The manuscript is delivered, ladies and gentlemen. Barring any drama when the W.W. Norton staff return from Labor Day weekend, another milestone in the production of Shady Characters has been reached. To the many people I’ve hounded in the past month about images, quotes or other details, please accept my apologies and my thanks. Also, thanks must go to you, the Shady Characters readership, for your patience. Sorry for the radio silence!
Ben Yagoda, English teacher at the University of Delaware and instigator of the recent “logical punctuation” brouhaha, seems to be making a career as a punctuational agent provocateur. Turning his attention to the “Weimar-level exclamation inflation” particular to online communication, his latest missive for the New York Times makes passing reference to the interrobang and concludes that “QECs”, or “question-exclamation combos” (?! and !?), are now making their presence felt in print. Have any Shady Characters readers come across these devolved interrobangs in print?
Jen Doll of the Atlantic Wire has documented the “Imagined Lives of Punctuation Marks”* in a series of hilarious biographical sketches. Though the octothorpe and @-symbol do not warrant individual treatment, Doll does grant their street gang to a brief bio:
The Symbol for an Obscenity. !@#$!@$#!@ will tell you off just as soon as to look at you, but he’s fun to have around at parties and when truckers are giving you the finger on the highway, as well as on the off-chance you get your pinky caught in a door. Never met a bar brawl he didn’t like. Borderline sociopath, this @!*%$?-er owns a chihuahua.
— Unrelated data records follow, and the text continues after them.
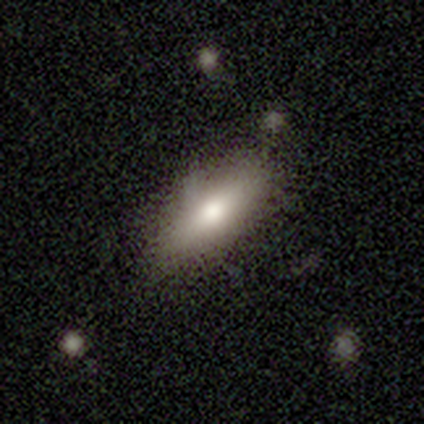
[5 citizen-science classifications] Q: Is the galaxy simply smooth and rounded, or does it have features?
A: smooth — 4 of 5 (80%).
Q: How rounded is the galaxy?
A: in between — 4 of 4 (100%).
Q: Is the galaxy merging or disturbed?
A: none — 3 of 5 (60%).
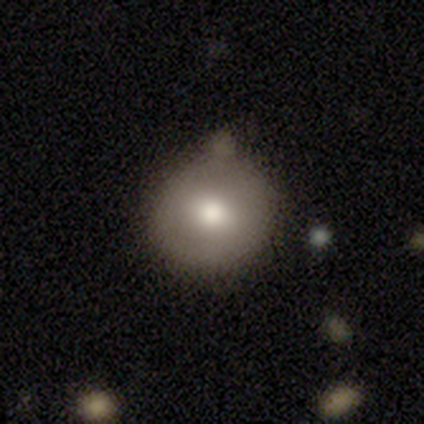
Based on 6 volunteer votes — Overall: smooth (83%). How rounded: round (100%). Merging: none (100%).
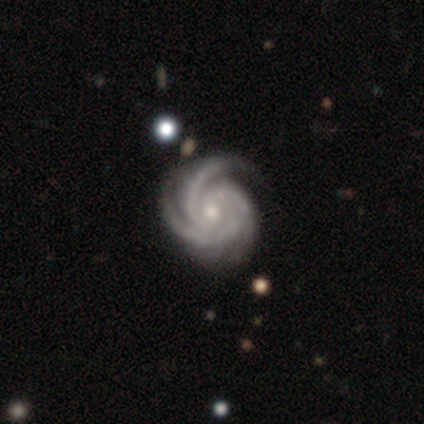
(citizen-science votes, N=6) smooth_or_featured: featured or disk (p=1.00)
disk_edge_on: no (p=1.00)
bar: no (p=0.67) [alt: strong p=0.17]
has_spiral_arms: yes (p=1.00)
spiral_winding: tight (p=0.83) [alt: medium p=0.17]
spiral_arm_count: 3 (p=0.67) [alt: 2 p=0.17]
bulge_size: moderate (p=0.67) [alt: small p=0.33]
merging: none (p=0.50) [tied with: minor disturbance p=0.50]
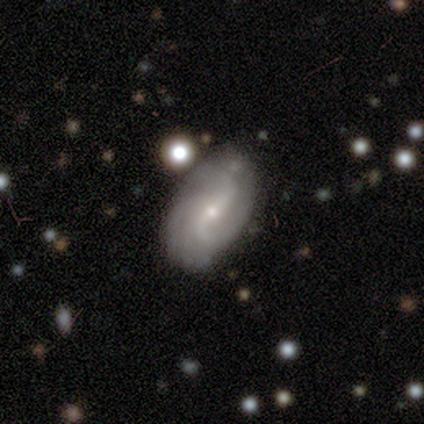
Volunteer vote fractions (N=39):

The octothorpe does get a mention over at c|net, where Eric Mack laments the apparent fashion for prefixing a spoken exclamation with the word “hashtag” — for instance, “hashtag are you kidding me?”. I have never encountered this in person (I’m fairly sure my eyes will start out of their sockets if I ever have that privilege), but Mack evidently has done and implores his readers to use “pound” instead. Commenter md611, however, hits upon the correct solution to the problem, suggesting that:
[W]e could start saying “octothorpe”. That would be much easier to say and gesture.
I couldn’t agree more.
- *
- While reading Doll’s piece I came across a link to an article in Smithsonian magazine discussing the “The Accidental History of the @ Symbol”. Am I the only one to feel a little déjà vu when reading the latter article? ↢
Comment posted by Jonathan Page on
Regarding “logical punctuation”, I would suspect that its prevalence on the Internet has a lot to do with the fact that it has been the “hackish” usage for quite a while. ESR has documented this in the Jargon File: http://www.catb.org/jargon/html/writing-style.html
Comment posted by Keith Houston on
Hi Jonathan,
That’s quite possible. I wonder, though, how many Internet users would still claim a “hackish” background? Perhaps the prevalence of international users for whom English is a second language might also skew things.
Comment posted by diane on
Keith,
It may be out of your range, but have you considered punctuation in media other than print?
Reading your blog got me wondering about things like braille, and hand-signing, and of course Borges’ marvellous vocal punctuation ~ though I don’t expect the last would apply.
Comment posted by Keith Houston on
Hi Diane,
That’s an interesting idea. I’ll have to have a look into it! Thanks for the comment.
Comment posted by Nick Sherman on
One point that Jen Doll overlooked about the “Symbol for an Obscenity” is that there is a word for it: grawlix. It was formalized by Mort Walker (of Beetle Bailey fame) in his “Lexicon of Comicana”.
Comment posted by Keith Houston on
Hi Nick,
Thanks for that. A little light searching reveals the alternative term “obscenicons” — a worthy competitor for “grawlix”, I think.
Comment posted by Marae on
I’ve also heard it called profanitype.
Comment posted by Keith Houston on
Indeed! Lots of similar suggestions at this StackExchange question too: “maledicta”, “depletives” (a neologism formed from “deleted expletives” according to its creator), and “swear symbols”, among others.
Thanks for the comment!
Comment posted by plumpy on
I definitely know people who say “hashtag”. But it’s a reference to twitter, so it makes sense to use the terminology of the site.
Comment posted by Drew Mackie on
Yeah, I’ve heard the spoken “hashtag,” a la Twitter, as Plumpy says. It’s usually used ironically, but it’s very Diablo Cody and very jarring.
Comment posted by Keith Houston on
Hi Plumpy, Drew — thanks for the corroboration. I await my first spoken “hashtag” with slightly less trepidation.